R.I.C. Electronic Communication Services hat im Rahmen seines Kongresses in Nürnberg die Zahlen für das Geschäftsjahr 2001/2002 vorgelegt. Im ersten Jahr nach dem Zusammenschluss von und Interfunk musste die R.I.C. einen Fehlbetrag von 1,198 Millionen Euro ausweisen. Der Verlust resultiert jedoch aus Ingangsetzungs- und Einmalkosten, die durch den Zusammenschluss der beiden Kooperationen entstanden sind. Ohne diese Kosten wäre das Ergebnis positiv ausgefallen.

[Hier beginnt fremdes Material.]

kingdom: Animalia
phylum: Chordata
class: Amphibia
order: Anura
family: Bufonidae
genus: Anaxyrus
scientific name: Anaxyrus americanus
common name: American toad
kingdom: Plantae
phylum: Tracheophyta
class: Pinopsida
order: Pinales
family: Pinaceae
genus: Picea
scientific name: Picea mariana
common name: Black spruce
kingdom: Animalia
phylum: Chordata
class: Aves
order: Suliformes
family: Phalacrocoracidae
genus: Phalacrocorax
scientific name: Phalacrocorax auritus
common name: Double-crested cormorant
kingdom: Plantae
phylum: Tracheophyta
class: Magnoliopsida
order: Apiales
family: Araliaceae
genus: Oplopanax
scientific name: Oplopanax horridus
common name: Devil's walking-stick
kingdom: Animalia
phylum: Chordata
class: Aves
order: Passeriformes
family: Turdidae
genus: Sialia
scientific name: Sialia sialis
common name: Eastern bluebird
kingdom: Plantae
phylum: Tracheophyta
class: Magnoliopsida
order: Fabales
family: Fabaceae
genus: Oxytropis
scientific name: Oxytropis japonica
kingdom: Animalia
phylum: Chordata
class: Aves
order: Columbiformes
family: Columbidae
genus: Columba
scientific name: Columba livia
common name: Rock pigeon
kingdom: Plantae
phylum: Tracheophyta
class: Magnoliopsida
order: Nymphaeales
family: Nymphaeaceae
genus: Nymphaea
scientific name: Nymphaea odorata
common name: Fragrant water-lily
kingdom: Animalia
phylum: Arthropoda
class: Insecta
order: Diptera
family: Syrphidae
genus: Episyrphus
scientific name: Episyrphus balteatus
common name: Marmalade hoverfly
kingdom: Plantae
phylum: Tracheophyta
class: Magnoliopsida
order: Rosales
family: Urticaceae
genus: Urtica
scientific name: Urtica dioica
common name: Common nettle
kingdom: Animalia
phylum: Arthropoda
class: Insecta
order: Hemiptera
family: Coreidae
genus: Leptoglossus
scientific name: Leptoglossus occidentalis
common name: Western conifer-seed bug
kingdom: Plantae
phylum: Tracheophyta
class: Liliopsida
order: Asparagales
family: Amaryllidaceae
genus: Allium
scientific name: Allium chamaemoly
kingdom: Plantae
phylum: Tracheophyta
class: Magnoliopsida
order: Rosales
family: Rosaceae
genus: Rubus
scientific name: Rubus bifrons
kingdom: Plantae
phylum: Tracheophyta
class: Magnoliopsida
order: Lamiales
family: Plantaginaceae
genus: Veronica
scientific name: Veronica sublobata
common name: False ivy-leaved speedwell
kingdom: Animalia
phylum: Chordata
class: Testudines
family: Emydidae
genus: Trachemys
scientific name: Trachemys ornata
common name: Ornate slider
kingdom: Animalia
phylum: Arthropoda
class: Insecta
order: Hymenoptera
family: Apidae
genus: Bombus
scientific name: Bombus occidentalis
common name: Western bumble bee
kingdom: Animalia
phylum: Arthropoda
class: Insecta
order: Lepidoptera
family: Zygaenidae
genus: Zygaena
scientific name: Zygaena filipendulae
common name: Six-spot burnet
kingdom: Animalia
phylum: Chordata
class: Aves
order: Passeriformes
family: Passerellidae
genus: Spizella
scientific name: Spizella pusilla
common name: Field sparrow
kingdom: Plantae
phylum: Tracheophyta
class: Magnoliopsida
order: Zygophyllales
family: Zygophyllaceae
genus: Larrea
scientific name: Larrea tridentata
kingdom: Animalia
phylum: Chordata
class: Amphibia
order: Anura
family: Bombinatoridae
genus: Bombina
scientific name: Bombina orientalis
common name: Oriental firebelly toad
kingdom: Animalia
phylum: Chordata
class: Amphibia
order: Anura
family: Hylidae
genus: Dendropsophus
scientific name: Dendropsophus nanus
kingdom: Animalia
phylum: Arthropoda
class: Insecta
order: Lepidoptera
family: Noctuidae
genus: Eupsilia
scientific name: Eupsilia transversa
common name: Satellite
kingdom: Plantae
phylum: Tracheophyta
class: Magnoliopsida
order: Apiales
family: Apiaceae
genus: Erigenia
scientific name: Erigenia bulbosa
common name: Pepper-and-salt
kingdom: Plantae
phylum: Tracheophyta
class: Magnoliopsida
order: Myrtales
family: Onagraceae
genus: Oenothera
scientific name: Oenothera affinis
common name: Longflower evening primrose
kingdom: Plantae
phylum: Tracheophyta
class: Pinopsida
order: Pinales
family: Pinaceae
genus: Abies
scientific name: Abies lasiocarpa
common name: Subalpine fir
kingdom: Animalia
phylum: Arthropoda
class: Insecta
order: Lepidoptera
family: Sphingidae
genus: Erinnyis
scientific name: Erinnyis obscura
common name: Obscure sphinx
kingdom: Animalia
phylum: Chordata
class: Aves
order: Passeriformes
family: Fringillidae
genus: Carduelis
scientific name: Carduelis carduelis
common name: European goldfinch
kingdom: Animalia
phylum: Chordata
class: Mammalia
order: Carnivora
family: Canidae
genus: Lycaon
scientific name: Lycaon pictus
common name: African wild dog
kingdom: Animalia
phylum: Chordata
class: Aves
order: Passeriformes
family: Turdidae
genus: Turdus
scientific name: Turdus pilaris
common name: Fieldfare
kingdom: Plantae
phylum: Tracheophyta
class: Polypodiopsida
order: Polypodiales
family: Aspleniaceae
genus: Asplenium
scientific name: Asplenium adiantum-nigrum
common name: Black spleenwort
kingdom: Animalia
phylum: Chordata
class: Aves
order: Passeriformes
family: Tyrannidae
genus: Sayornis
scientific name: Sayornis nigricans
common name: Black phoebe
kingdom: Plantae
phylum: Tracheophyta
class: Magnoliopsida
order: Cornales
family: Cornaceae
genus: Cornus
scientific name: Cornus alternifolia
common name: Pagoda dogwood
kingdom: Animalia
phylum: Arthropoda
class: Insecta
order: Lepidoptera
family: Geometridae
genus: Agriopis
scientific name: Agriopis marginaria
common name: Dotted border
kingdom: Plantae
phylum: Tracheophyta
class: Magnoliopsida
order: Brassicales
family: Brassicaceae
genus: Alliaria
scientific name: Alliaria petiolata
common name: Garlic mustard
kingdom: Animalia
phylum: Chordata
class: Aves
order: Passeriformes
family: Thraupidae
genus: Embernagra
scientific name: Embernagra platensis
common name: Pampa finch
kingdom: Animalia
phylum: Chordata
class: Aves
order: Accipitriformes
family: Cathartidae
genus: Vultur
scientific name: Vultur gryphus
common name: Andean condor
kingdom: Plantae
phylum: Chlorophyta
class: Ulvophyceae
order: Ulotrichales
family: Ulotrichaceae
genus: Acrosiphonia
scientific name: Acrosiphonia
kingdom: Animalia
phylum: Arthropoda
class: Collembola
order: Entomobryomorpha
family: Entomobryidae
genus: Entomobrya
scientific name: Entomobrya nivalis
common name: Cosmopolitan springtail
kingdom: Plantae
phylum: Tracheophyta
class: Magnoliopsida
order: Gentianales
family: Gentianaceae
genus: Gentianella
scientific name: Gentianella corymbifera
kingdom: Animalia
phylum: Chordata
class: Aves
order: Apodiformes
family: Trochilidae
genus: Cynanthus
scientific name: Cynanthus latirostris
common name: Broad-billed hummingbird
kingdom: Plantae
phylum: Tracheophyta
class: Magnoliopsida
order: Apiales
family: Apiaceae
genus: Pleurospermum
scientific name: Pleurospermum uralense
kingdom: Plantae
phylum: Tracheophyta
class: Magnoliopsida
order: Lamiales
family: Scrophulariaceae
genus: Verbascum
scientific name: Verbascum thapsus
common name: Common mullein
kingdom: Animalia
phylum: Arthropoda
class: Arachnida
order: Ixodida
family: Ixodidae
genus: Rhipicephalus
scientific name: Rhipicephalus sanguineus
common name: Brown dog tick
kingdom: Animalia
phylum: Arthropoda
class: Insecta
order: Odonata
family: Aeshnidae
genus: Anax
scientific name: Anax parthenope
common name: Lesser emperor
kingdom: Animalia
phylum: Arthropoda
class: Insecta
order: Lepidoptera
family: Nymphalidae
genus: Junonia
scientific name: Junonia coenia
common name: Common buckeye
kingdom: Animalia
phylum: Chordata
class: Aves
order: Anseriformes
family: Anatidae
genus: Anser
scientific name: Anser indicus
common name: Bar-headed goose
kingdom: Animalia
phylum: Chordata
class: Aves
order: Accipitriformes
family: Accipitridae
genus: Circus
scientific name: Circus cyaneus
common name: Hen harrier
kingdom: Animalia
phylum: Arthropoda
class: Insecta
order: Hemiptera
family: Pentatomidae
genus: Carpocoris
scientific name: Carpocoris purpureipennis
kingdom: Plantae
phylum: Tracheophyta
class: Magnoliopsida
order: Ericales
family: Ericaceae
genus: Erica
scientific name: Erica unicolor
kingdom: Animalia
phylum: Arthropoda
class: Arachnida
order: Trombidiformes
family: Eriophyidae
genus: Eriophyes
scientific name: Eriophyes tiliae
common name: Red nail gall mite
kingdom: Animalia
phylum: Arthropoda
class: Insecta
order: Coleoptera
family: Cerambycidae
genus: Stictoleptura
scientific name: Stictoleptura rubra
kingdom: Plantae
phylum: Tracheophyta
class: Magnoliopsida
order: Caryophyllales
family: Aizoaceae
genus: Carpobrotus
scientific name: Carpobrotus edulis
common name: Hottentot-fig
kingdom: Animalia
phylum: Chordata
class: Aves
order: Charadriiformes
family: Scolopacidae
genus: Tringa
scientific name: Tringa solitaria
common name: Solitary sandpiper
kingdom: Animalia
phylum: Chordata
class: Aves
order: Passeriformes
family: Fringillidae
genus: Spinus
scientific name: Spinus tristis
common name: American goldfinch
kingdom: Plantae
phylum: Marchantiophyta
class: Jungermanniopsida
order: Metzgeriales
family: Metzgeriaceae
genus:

Integration schneller als erwartet abgeschlossen

Die Geschäftsleitung war aber nicht nur deshalb mit dem Verlauf des Geschäftsjahrs zufrieden. "Die operativen Ziele wurden wesentlich schneller erreicht als geplant", so Werner Winkelmann, Sprecher der R.I.C.-Geschäftsführung. Darüber hinaus wurde die Integration des operativen Geschäfts von Interfunk und Ruefach innerhalb von 13 Monaten abgeschlossen. Eingeplant war eigentlich ein Zeitraum von 24 Monaten. Der Zentralumsatz der R.I.C. betrug im Berichtszeitraum 1,452 Milliarden Euro, der Außenumsatz knapp drei Milliarden Euro.

Ein Vergleich mit dem Vorjahr ist auf Grund unterschiedlicher Methoden zur Umsatzermittlung nicht möglich. Positiv entwickelten sich laut Firmenangaben im vergangenen Jahr vor allem die Bereiche Digitalfoto und Telekommunikation. Die Umsätze mit Musik-CDs sind weiter zurückgegangen. Im Bereich DVD-Video wurde zwar ein Absatzplus erzielt, der spürbare Preisverfall verhinderte jedoch, dass es beim Umsatz zum Tragen kam. Im Bereich Spielekonsolen konnten die neuen Geräte Xbox und GameCube erst nach Ende des Geschäftsjahrs positive Impulse geben.